**Text passage:**
40% Electricity Generation.
30% Transportation: Cars, trucks, planes, trains, ships.
20% Industrial production.
10% Residential & Commercial heating homes, offices, shops.
Where does it come from?
40% Oil.
30% Natural Gas.
10% Coal. (Almost the same 40-30-20-10 rule)
10% Nuclear.
10% Renewables.
80% fossil fuels, 10% nuclear, and 10% clean renewables.
What goes where?
Oil, as popularly believed, does not supply any measurable energy to make electricity. 3/4ths of the oil goes to Transportation, 1/4th to Industry.
Only 1/3rd of the gas is used for Industry, 1/3rd for Residential & Commercial heating, and 1/3rd to generate electricity.
The remaining supply - the coal, nuclear, and renewables - all goes to make electricity.
What is far more incomprehensible is the total amount of U.S. energy consumption that is wasted:
Of the 40% of U.S. energy consumed by electric generation, all that comes out is 15% electricity (5% for residential, 5% commercial, and <5% industrial.) This is called Secondary energy consumption. 25% of U.S. energy goes up the smokestack and out the cooling tower.
Of 30% of U.S. energy for transportation - Cars make power, but they also make twice as much waste heat - 20% of all U.S. energy is lost in radiators.
Of 10% used by Residential & Commercial, 5% goes up the chimney.
50%, HALF of all U.S. energy is lost, for absolutely nothing.
This should make it readily apparent where the U.S. should have its priorities.

**Extracted entries:**
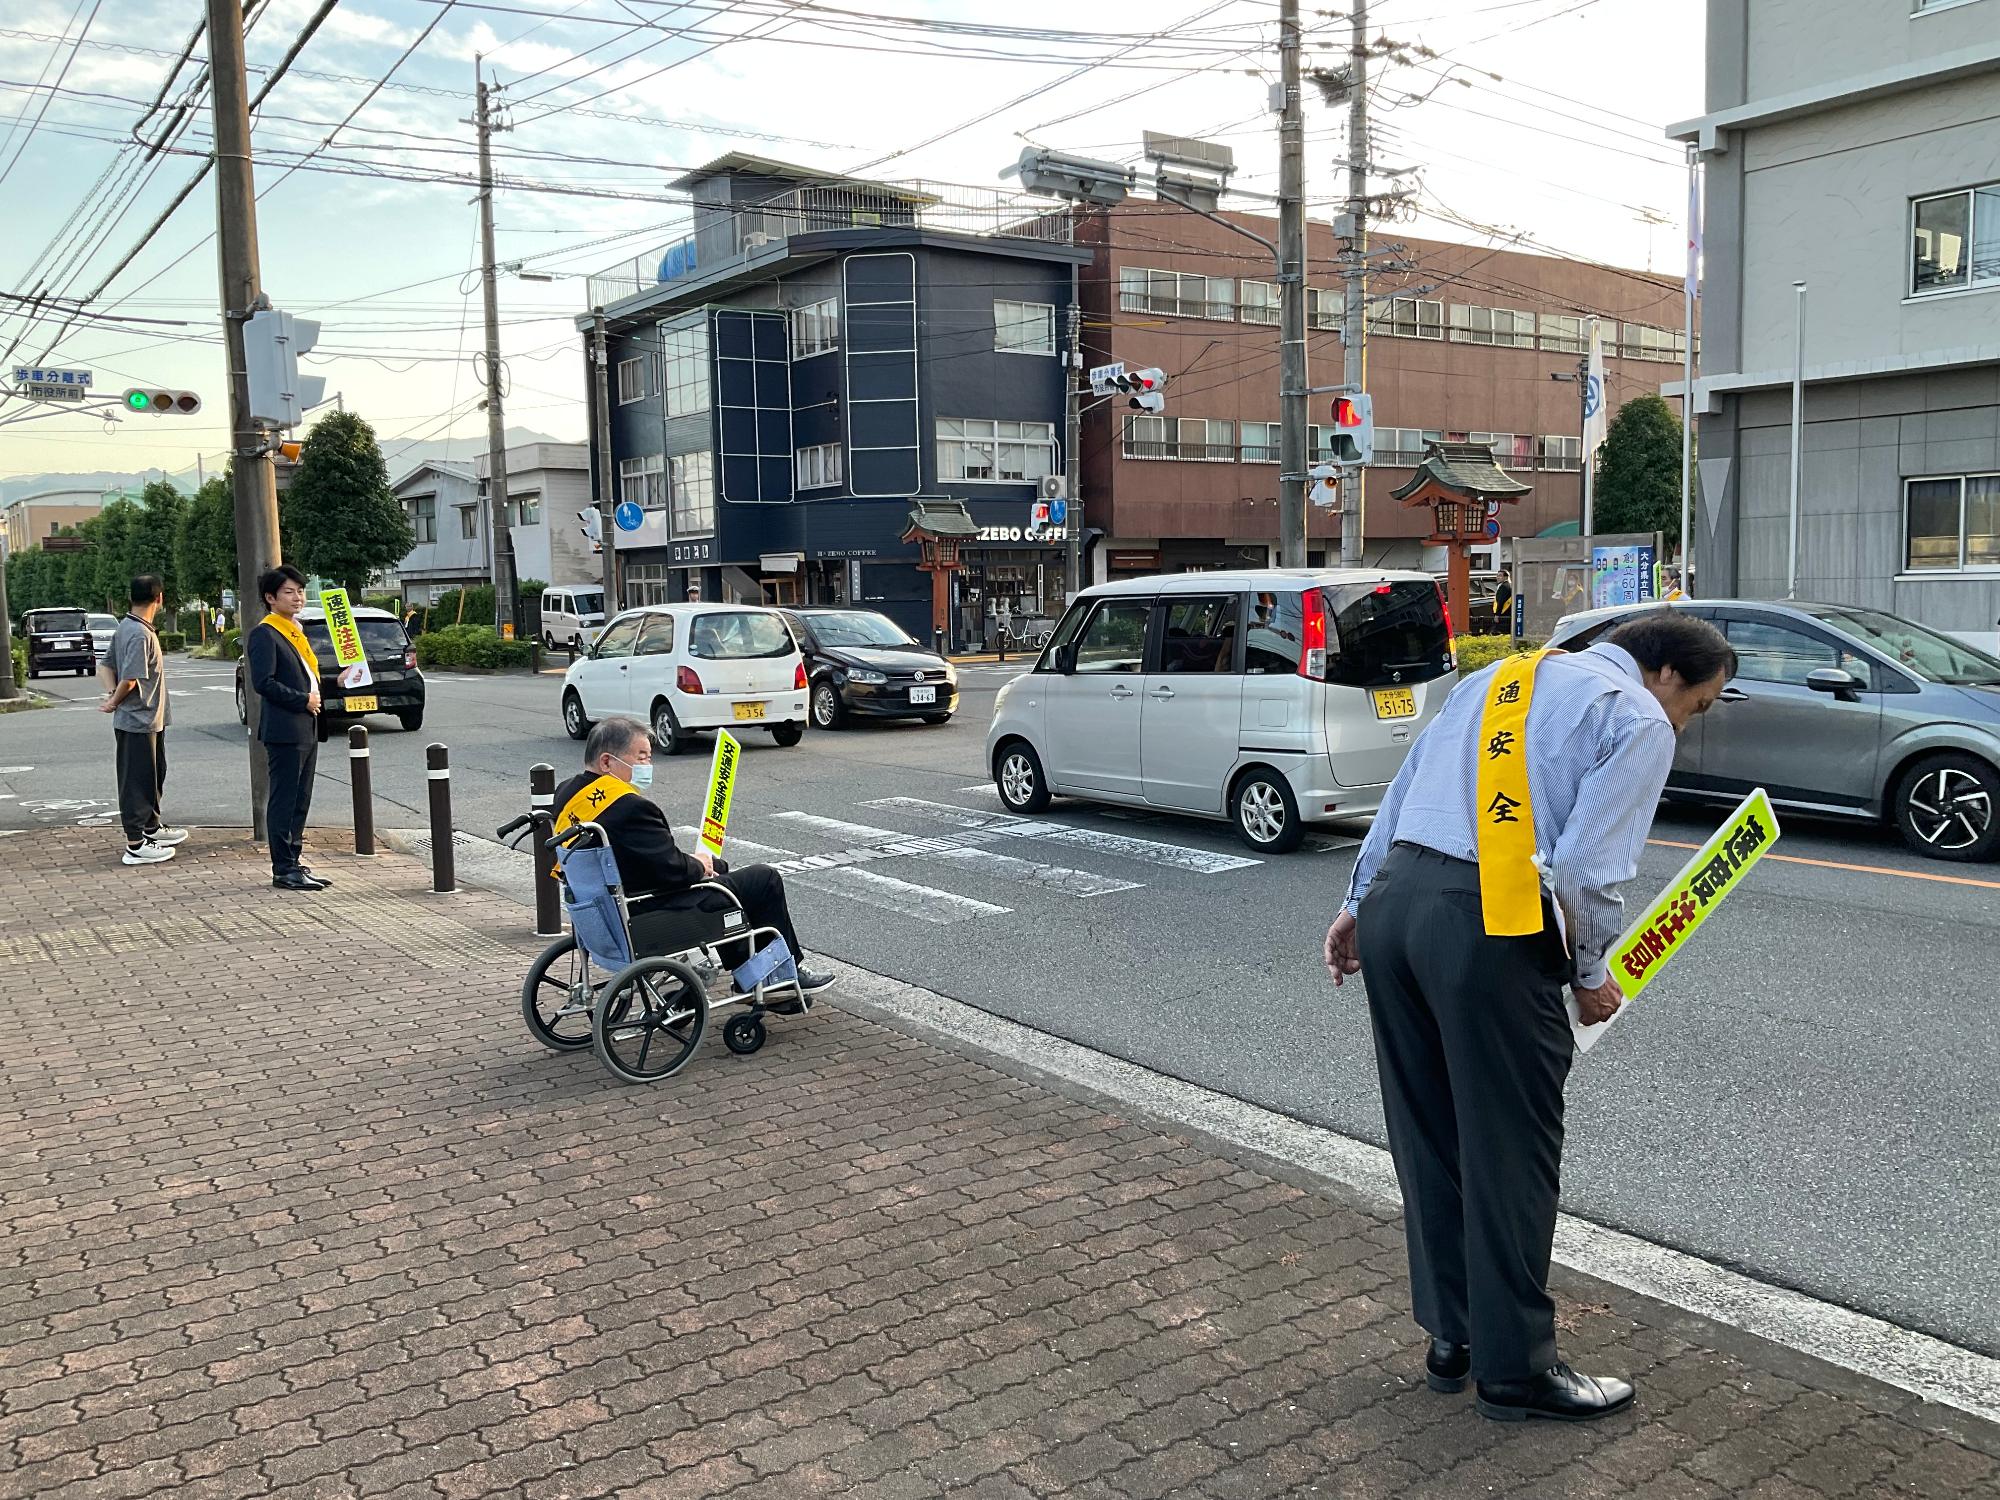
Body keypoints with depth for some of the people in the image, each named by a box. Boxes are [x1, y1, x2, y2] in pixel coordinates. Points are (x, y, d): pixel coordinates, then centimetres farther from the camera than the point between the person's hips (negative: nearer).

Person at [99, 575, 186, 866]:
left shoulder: (126, 627, 9)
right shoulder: (141, 634, -21)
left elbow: (106, 664, 13)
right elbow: (130, 679, -25)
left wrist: (112, 695, -1)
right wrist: (114, 702, -8)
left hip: (149, 720, 10)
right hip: (138, 720, -10)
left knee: (154, 774, 22)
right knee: (137, 781, -3)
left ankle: (151, 827, 36)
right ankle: (135, 845, 3)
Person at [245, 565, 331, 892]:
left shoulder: (296, 632, 19)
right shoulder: (264, 634, -10)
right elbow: (264, 682, -19)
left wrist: (314, 698, 8)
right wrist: (303, 700, -15)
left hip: (306, 730, 9)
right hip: (284, 732, -9)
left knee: (300, 803, 12)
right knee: (283, 802, -4)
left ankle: (295, 863, 19)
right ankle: (283, 870, 0)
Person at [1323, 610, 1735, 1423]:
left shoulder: (1499, 677, 23)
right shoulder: (1638, 720, 1)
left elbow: (1401, 794, 20)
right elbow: (1586, 866, -9)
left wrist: (1360, 901, 23)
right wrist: (1592, 972, 6)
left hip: (1394, 898, 8)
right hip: (1490, 928, -8)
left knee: (1427, 1134, 17)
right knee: (1510, 1150, 6)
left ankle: (1451, 1334, 32)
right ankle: (1516, 1368, 21)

**Exercises:**
A: Decide whether each statement agrees with the text on U.S. energy use: (i) three-quarters of the oil goes to transportation; (ii) half of the natural gas is used to generate electricity; (iii) 20% of all U.S. energy is lost in radiators. For each, answer yes or no and quote the words of the text that decide it.
B: Copy word for word the part of the text on U.S. energy use that begins at the words "80% fossil fuels, 10%" and ends after the words "the cooling tower.".

**Written responses:**
A:
(i) Yes: "3/4ths of the oil goes to Transportation"
(ii) No: "1/3rd to generate electricity"
(iii) Yes: "20% of all U.S. energy is lost in radiators"

B:
80% fossil fuels, 10% nuclear, and 10% clean renewables.
What goes where?
Oil, as popularly believed, does not supply any measurable energy to make electricity. 3/4ths of the oil goes to Transportation, 1/4th to Industry.
Only 1/3rd of the gas is used for Industry, 1/3rd for Residential & Commercial heating, and 1/3rd to generate electricity.
The remaining supply - the coal, nuclear, and renewables - all goes to make electricity.
What is far more incomprehensible is the total amount of U.S. energy consumption that is wasted:
Of the 40% of U.S. energy consumed by electric generation, all that comes out is 15% electricity (5% for residential, 5% commercial, and <5% industrial.) This is called Secondary energy consumption. 25% of U.S. energy goes up the smokestack and out the cooling tower.